Hello Dear Reader. Well, bad news and good news on the rejection trail. Total number of rejections since I started reporting this to you is a rather dismal 14. That is 14 rejections out of 17 submissions. Two are still in progress and one was actually a prize winner! See my "Works" page for that one. So, yes, bad news on the numbers but good news on the percentages. If I can just multiply the numbers then I've got a good thing going here. That's the whole idea in the first place. So, the really good news is that I have finally found a process that actually works for me. I tried pigeon holing myself into working a certain number of hours on certain days and discovered that I am simply not a pigeon. I tried looking for deadlines that would fall in line with when I thought I had something that was submittable. By the way, if you don't have a Submittable account you probably should try it.
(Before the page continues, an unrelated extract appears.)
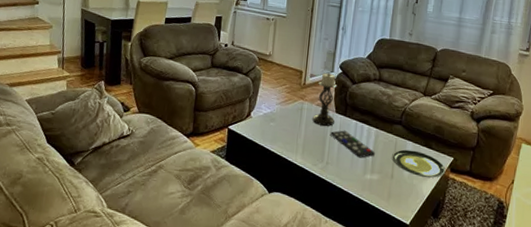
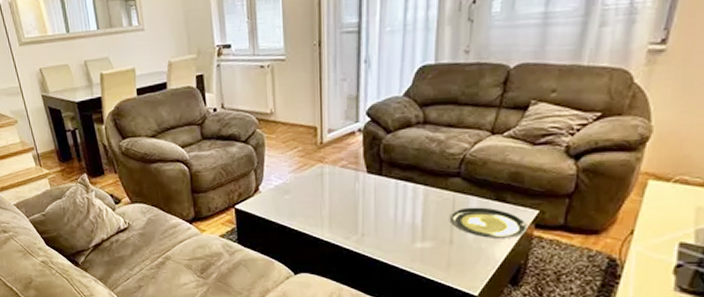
candle holder: present [312,72,337,126] -> none [337,123,367,191]
remote control: present [330,130,376,158] -> none [362,193,427,224]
I got discouraged at my own sorry inability to maintain motivation. Then I went and volunteered at the Vancouver Writer's Festival. Bam! Renewed focus and love of my craft. Riding the tide of this invigoration I have found a process that clicks with my dithering ways. I simply set every Wednesday to be submission day. How I arrive at having that submission ready is unstructured. It is really working for me. I have created new works. I am excited every week. I feel like I have rejoined my own organic flow with the universe. So, keep trying. You will find your own way. I know you can do it.

Peace, love, and joy.

Diana Joy


Do you think this pretty creature doubts herself? Of course not. She is a deer. All she has to do is be a deer. She knows what deer do, and she does it. I am a writer. I know what writers do. Sometimes I just can't do it. Why? Because I am the worst writer in the world. Every word I put to page is garbage and I am a completely unworthy human being. Do you feel this way sometimes too? For the past few days I have been trying to shake a negativity that came upon me from I don't know where. I just know that it is hindering my ability to function in all areas of my life; sucking the joy out of me. This morning I forced myself to my desk and miserably made myself start the work of dealing with writerly business; email, neglected industry reading, research. Next thing I knew I was writing haiku and slowly starting to feel better. In conversation with my kind, smart, loving, man, earlier this week I realized that writing is not my passion, it is part of my life process. If I don't do it, I am not me. So even if every word I put to page is garbage, I still need to do it. To let it out to have its own life so I can live mine.

Diana Joy


Here in the pine forest the outdoor activity is transitioning from shoveling snow to raking pine needles. The interlude between these activities involves a lot of melt and mud. And so I greet the Vernal Equinox with huge enthusiasm, a light heart, rising energy in my body, and a mop. It may not be the same for you. The equinox might be taking you from Summer to Fall instead of Winter to Spring. You might live somewhere where the seasons are barely discernible. This is my first Spring here in the pine forest just outside of Princeton, BC, Canada. It is a much larger seasonal transition than in my previous location on the coast, where the crocus, daffodils and tulips are already in bloom. There is much change afoot, but one thing remains the same--the need to write. Work, work, work. You have a story, so tell it.